Panoramic Vancouver - A Busman's Holiday
Thursday, December 20, 2007
Even though I recently posted here some architectural photographs I am not an architectural photographer nor have I ever wanted to be one. The same applies to landscapes and when I see a good one I usually buy the postcard. An architectural photographer more often than not has to abide by rules that stipulate that the parallel lines of buildings have to be rendered so. These photographers have to master the swings and tilts of bellows 4x5 inch cameras so as to control the apparent distortion of wide angle lenses or when they shoot up on a tall building. Another tremendous challenge of the architectural photographer who might specialize in house interiors is that the light of the inside of the house (tungsten) has to be balanced to the usually stronger daylight of the outside.
But I do have some landscape and architectural photographs in my files because I was ordered to take them by former Vancouver Magazine art director Chris Dahl.
He could not tolerate photographers who specialized so he forced me to take all kinds of stuff I was not in the least interested in.
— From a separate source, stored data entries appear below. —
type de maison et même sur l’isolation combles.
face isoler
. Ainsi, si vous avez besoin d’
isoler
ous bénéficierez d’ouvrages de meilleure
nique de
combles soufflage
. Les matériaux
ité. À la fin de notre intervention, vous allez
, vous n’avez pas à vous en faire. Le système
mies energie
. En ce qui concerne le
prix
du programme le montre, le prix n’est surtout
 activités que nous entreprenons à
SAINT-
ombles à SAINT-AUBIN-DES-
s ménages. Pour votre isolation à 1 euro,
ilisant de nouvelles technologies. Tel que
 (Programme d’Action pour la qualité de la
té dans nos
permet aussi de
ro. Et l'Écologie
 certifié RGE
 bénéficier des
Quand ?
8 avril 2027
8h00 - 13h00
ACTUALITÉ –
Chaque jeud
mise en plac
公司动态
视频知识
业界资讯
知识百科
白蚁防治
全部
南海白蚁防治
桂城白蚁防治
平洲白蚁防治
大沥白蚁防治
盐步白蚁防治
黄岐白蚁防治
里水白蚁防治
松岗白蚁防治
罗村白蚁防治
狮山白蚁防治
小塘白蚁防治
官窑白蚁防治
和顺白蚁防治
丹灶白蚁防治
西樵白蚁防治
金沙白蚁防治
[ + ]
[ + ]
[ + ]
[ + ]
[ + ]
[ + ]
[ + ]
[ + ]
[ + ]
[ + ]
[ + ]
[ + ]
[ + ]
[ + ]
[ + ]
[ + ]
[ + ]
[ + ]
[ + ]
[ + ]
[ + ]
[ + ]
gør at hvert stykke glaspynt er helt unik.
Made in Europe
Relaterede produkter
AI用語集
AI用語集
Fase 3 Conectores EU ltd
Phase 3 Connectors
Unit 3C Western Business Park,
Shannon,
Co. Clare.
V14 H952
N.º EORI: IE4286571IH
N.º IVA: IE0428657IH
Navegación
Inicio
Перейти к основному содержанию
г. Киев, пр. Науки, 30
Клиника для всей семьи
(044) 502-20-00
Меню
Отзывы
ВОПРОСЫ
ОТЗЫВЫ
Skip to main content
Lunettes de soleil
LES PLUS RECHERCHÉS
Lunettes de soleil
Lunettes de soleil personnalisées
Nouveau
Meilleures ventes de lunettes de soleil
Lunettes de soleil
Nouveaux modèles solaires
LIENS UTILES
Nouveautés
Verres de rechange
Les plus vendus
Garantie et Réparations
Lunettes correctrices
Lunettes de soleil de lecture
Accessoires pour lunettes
And, of course, I now appreciate his nagging and the experience.
I have written before about shooting with panoramic cameras that have a swivel lens here and here. The pictures in today's blog I took with a precursor to my Russian Horizont. It is a Japanese Widelux which is as unreliable as the Horizont.
The Horizont has better optics than the Widelux while the latter has a slightly more reliable shutter. Both tend to have light leaks. One of the pictures here (it has red streaks on the left side) is the result of such a leak.

I do not remember why it was that Chris Dahl asked me to shoot the Vancouver skylines of which the most successful had the Marine Building on the right side. The ones on the Cambie Street Bridge I took for Gus Tsetsekas of Signals Design Group for a design conference poster. My daughter Ale drove my Fiat-X19 roadster while I stood up with the Widelux. We went back and forth on the bridge from near sundown until the sun set.

I remember getting quite dizzy. For he Vancouver skyline shots I took some while holding the camera in as steady a manner as possible. Some of the others I took by jarring the camera slightly while the lens was swiveling. Looking back at them they seem to have been fun. A busman's holiday it was.